— Хм. Но есть и такие, которые совершенно точно чувствуют, что все пройдет неудачно, что они из мясорубки уже не выберутся.
— Такие ожидания, конечно, есть. Но уверенность? Я думаю, если кто-то уверен в том, что погибнет, то он уже там, наверху, и страха у него больше нет.
— Ты читал книгу «Вера в Германию» Цёберляйна?
— Кто ее не читал, «велича-а-айшую военную книгу всех времен». Зато сейчас я знаю, что она — величайшая чепуха всех времен.
— Правильно, но он описывал ситуацию, когда он со своими товарищами сидел в укрытии, и у некоторых вдруг увидел на лбах кресты, и понял, что они погибнут.
— Так он был не только писателем, а еще и ясновидящим! Цыпленок, ты, оказывается, еще и наивный! Это же трюк, хороший для фильма, что-то среднее между христианской верой и неотвратимостью фронтовой судьбы.
— Ты еще помнишь про Харьков? Последнюю ночь перед штурмом города? Я помню как сейчас дурацкое выражение, помню его точно, как будто увидел его пять минут назад: разрушенный колхоз, облупившаяся доска, и кто-то мелом на ней написал: «Велика и жестока судьба, но еще более велик человек, который ее непоколебимо выносит!»
— А ты еще под ней написал: «Да здравствуют герои, которые глупы!»
— Точно, мы тогда полночи занимались ерундой, а у тебя была сумасшедшая идея, что страх является предпосылкой к отваге и героизму. Без страха героев нет, в крайнем случае — только убитые! Кто свой страх преодолеет, только за это уже заслуживает Железного креста!
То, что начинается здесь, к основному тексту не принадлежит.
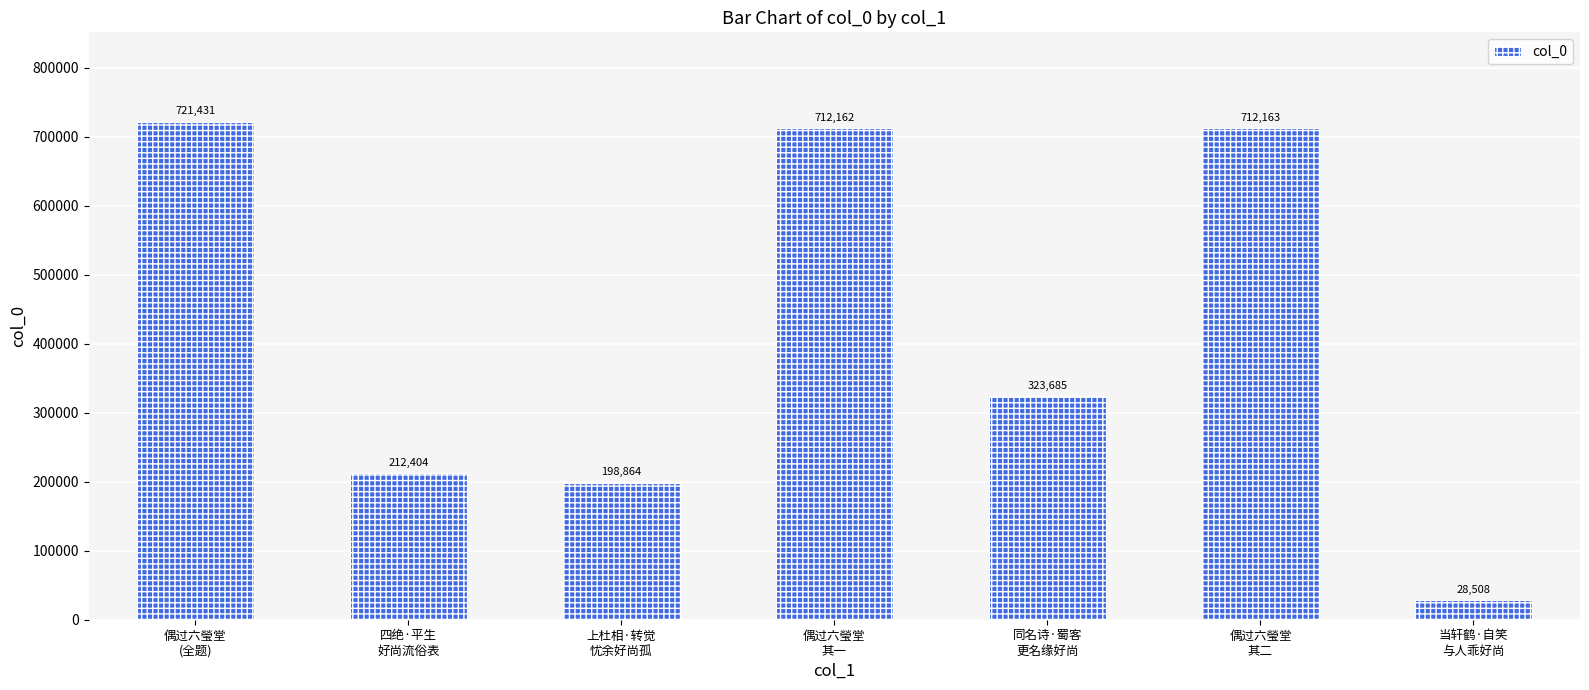

Which category has the highest value across all series?

偶过六瑩堂
(全题)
— Я еще сказал, что большинство Рыцарских крестов получают за страх, потому что другого и быть не может, так как прирожденные герои или полегли еще в Польше, потому что были слишком храбрые, и им посносило бошки, или они заняли теплые местечки.
Блондин тихо рассмеялся:
— Старая мудрость, что большинство героев сидит в тылу. В Берлине на Курфюрстендамм ты увидишь массы героев или рядом с женщинами!
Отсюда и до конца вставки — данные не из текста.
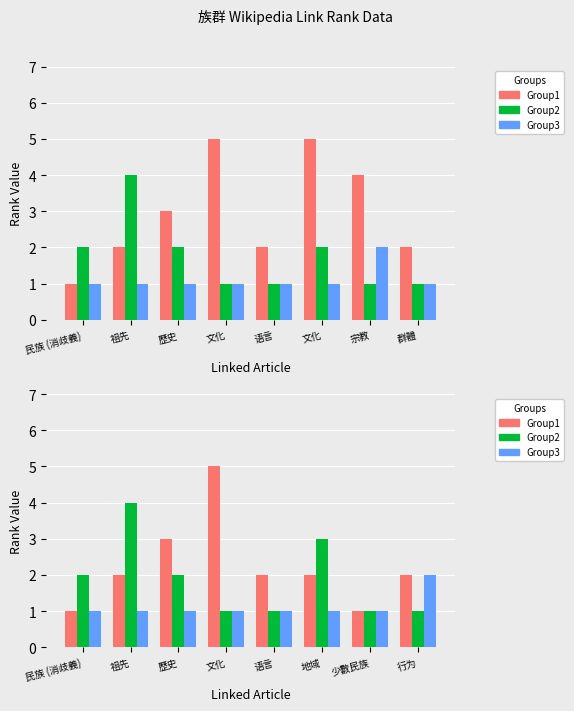

Count the Link Rank 11-15 values in the range 1 to 2.

8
— И не говори, как раз там достаточно людей, ни на что не способных.
— Да, Эрнст. Мы тогда еще подошли к спящим. Мумме, наш тогдашний командир взвода, лежал рядом со своим денщиком Карлушей, руки положил под голову, как маленький мальчик, и ноги поджал. Ты остановился, покачал головой и сказал: «Вид такой, прямо как у мертвого. Завтра будет готов». Так? — Ответа он не дождался и продолжал: — На следующий день мы были уже у первых домов. Переводивший дыхание Мумме стоял у садовой изгороди и ждал. Проехал танк. Когда Мумме захотел бежать дальше, вдруг схватился за шею. Я видел только его удивленное лицо и открытый для крика рот. Может быть, действительно он хотел прокричать: «Вперед!» Он медленно начал падать. Рукой схватился за отлетевший штакетник. Еще пару раз дернул ногами, поджал колени к животу и затих. Пауль сразу после этого засек русского снайпера.